[Extract]
● ● ●
To determine the hybridisation of the oxygen atom in H₂O, we need to consider the number of sigma bonds and lone pairs around the central atom.

Step 1: Determine the central atom and its valence electrons.
In H₂O, oxygen (O) is the central atom. Oxygen has 6 valence electrons.

Step 2: Determine the number of sigma bonds.
Oxygen forms two single bonds with two hydrogen atoms. Each single bond is a sigma bond. So, there are 2 sigma bonds.

Step 3: Determine the number of lone pairs.
After forming two bonds, oxygen uses 2 of its 6 valence electrons. The remaining 4 electrons form 2 lone pairs (4 electrons / 2 electrons per pair = 2 lone pairs).

Step 4: Calculate the steric number.
Steric number = (Number of sigma bonds) + (Number of lone pairs)
● ● ●
[Exercise description]
Copy the passage on the oxygen atom in H₂O word for word, from "Oxygen forms two" to "the steric number.".
● ● ●
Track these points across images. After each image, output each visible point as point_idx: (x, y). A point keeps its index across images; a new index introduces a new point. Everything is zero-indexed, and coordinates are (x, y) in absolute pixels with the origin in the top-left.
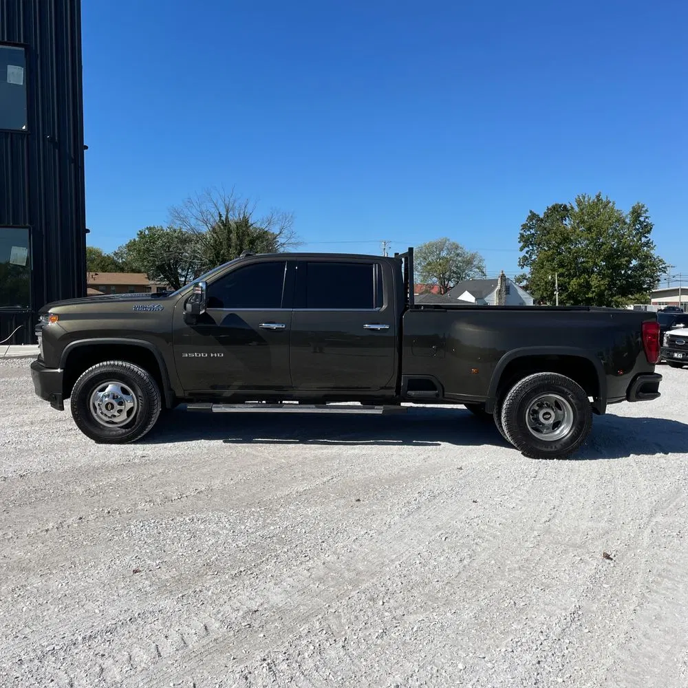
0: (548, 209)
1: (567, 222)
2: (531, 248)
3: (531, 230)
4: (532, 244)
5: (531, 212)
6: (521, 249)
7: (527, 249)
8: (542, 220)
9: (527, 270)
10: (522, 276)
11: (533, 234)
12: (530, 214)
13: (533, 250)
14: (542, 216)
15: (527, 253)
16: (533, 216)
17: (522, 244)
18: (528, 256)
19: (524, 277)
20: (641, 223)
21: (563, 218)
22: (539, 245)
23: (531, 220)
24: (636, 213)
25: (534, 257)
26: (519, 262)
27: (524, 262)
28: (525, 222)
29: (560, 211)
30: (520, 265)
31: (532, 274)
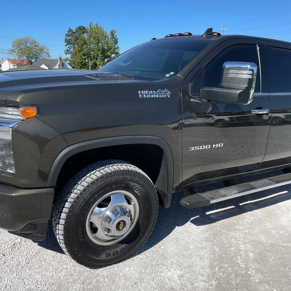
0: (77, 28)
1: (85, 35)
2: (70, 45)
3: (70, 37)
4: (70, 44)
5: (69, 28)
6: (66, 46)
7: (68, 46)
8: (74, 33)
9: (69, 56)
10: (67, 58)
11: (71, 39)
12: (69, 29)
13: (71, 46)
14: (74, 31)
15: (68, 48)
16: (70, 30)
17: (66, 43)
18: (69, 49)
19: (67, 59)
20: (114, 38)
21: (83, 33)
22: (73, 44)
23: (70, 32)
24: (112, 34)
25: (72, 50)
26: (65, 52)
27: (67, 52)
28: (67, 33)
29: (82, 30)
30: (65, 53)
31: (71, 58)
● ● ●
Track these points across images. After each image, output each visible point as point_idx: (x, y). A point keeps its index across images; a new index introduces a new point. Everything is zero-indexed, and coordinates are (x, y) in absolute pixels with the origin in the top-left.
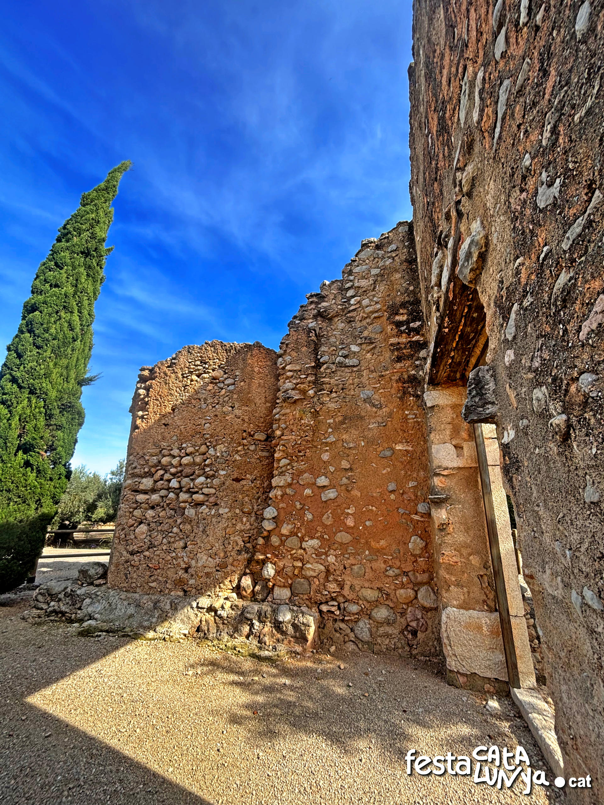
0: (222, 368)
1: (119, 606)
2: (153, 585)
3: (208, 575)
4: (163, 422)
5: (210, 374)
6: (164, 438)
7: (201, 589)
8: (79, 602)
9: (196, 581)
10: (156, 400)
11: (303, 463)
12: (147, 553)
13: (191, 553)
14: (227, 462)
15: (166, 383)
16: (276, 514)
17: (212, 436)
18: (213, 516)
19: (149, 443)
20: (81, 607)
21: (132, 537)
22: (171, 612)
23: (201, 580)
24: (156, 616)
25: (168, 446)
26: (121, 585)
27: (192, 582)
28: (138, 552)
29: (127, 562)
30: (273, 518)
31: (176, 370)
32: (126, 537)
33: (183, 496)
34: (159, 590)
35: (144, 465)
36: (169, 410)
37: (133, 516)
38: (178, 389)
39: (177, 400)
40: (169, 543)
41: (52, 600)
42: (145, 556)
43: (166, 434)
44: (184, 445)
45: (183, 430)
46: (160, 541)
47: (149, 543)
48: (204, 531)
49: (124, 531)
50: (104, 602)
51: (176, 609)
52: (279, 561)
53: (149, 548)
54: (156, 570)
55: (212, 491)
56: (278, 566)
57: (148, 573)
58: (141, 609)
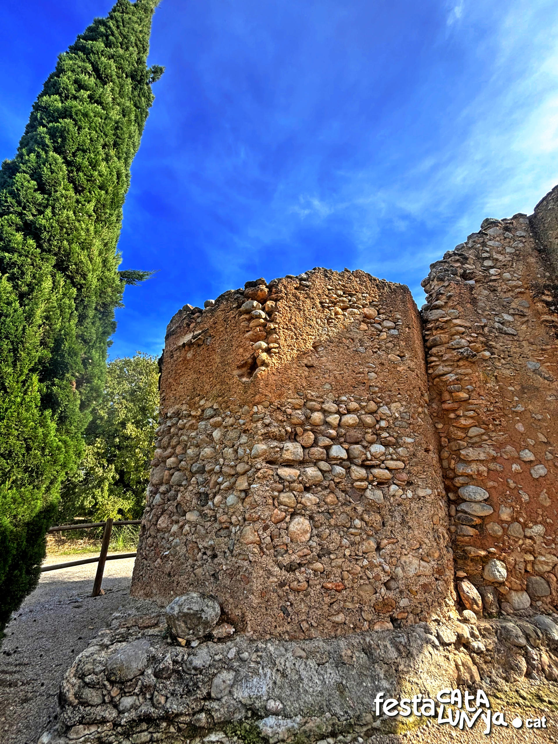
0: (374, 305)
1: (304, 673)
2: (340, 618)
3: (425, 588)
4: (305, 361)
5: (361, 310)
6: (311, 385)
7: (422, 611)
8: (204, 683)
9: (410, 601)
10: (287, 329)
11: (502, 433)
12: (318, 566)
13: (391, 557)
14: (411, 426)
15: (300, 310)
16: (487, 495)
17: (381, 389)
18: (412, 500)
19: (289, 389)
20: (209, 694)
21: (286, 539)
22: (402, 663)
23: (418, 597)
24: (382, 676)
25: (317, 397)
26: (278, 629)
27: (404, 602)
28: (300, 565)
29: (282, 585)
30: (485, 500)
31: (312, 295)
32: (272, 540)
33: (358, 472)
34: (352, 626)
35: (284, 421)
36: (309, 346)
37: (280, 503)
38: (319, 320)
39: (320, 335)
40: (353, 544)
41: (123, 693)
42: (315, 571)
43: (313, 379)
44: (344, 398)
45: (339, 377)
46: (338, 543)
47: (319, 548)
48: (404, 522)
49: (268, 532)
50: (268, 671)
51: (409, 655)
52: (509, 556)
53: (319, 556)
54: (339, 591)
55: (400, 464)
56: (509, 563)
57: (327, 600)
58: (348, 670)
● ● ●
[Answer section]
Oxygen forms two single bonds with two hydrogen atoms. Each single bond is a sigma bond. So, there are 2 sigma bonds.

Step 3: Determine the number of lone pairs.
After forming two bonds, oxygen uses 2 of its 6 valence electrons. The remaining 4 electrons form 2 lone pairs (4 electrons / 2 electrons per pair = 2 lone pairs).

Step 4: Calculate the steric number.